Posted by on August 5, 2016 in Latest News, Featured | 0 comments

Interest rate cuts: real estate experts disagree over impact on foreign investment
中国买家 悉尼房产

Some experts are predicting the rate cuts could result in higher demand for Australian property from overseas. Picture: Carly Earl

Real estate experts has questioned claims that foreign demand for Australian property will be impacted by the Reserve Bank’s latest rate cut to an unprecedented low of 1.5 per cent.

Chief executive officer of major Chinese international property portal Charles Pittar said the decision would weaken the value of the Australian dollar in the long term, reigniting interest from offshore buyers who might have been deterred by the 4 per cent stamp duty surcharge in NSW.

“The rate cut is likely to drive the dollar down further, making property more appealing to offshore buyers,” he said.

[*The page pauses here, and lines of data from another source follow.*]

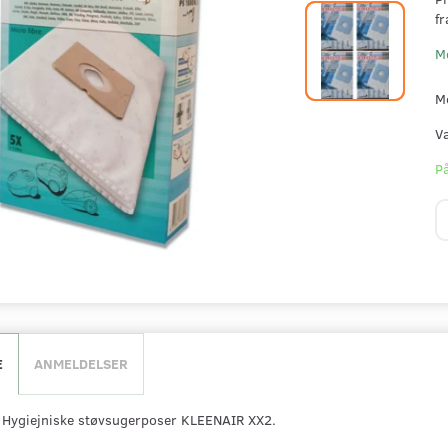
fr
M
M
V
På
E
ANMELDELSER
r Hygiejniske støvsugerposer KLEENAIR XX2.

“In NSW, a falling dollar could help ameliorate any impact the new buyer tax might have on offshore property demand.”

中国买家 悉尼房产

Australian property is still hugely popular among foreign Chinese buyers, despite the new taxes and loan restrictions. Picture: Carly Earl

Mr Pittar observed a 25 per cent jump in Chinese buyer enquiries for Australian property on in the first half of 2016, compared to the second half of 2015.

“We see demand accelerating, even if capital controls make the process longer for buyers who don’t yet have funds overseas.”

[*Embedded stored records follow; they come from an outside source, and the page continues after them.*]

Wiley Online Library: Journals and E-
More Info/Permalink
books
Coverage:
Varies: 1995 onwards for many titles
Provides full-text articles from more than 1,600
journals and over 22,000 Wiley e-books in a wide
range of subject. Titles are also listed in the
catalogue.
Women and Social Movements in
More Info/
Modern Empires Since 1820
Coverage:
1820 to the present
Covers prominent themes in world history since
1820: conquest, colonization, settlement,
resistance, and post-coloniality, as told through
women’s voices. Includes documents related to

But chief economist of REA Group Nerida Conisbee disagreed.

“The rate cut should push the dollar down however the impact is likely to be relatively muted given monetary policy easing in UK and Japan and only slight increases in interest rates in the US.”

She noted that Chinese buyer activity on REA Group’s has been lower in the first half of this year, attributing this to additional taxes for foreign buyers in NSW, Victoria and Queensland, difficulties in accessing finance and capital restrictions in China.

“A depreciation of the Australian dollar as a result of an interest rate cut is unlikely to be able to counteract the impact of these,” she said.

Managing director of Basis Point, a financial consultancy firm which deals with Australian and Asian markets, David Chin said there were other factors involved in the dollar value, including higher commodity prices and reduced concerns about China’s economy.

“However, the Australian dollar is still lower compared to pre-2014, suggesting that from a longer term perspective, Chinese investors still find Australia an attractive place to invest from a currency view point,” he said.

“The stamp duty will make the investment proposition less attractive than before, but won’t be a game changer in the longer term as long as the fundamentals [like] Australia’s economy and education remain the same.”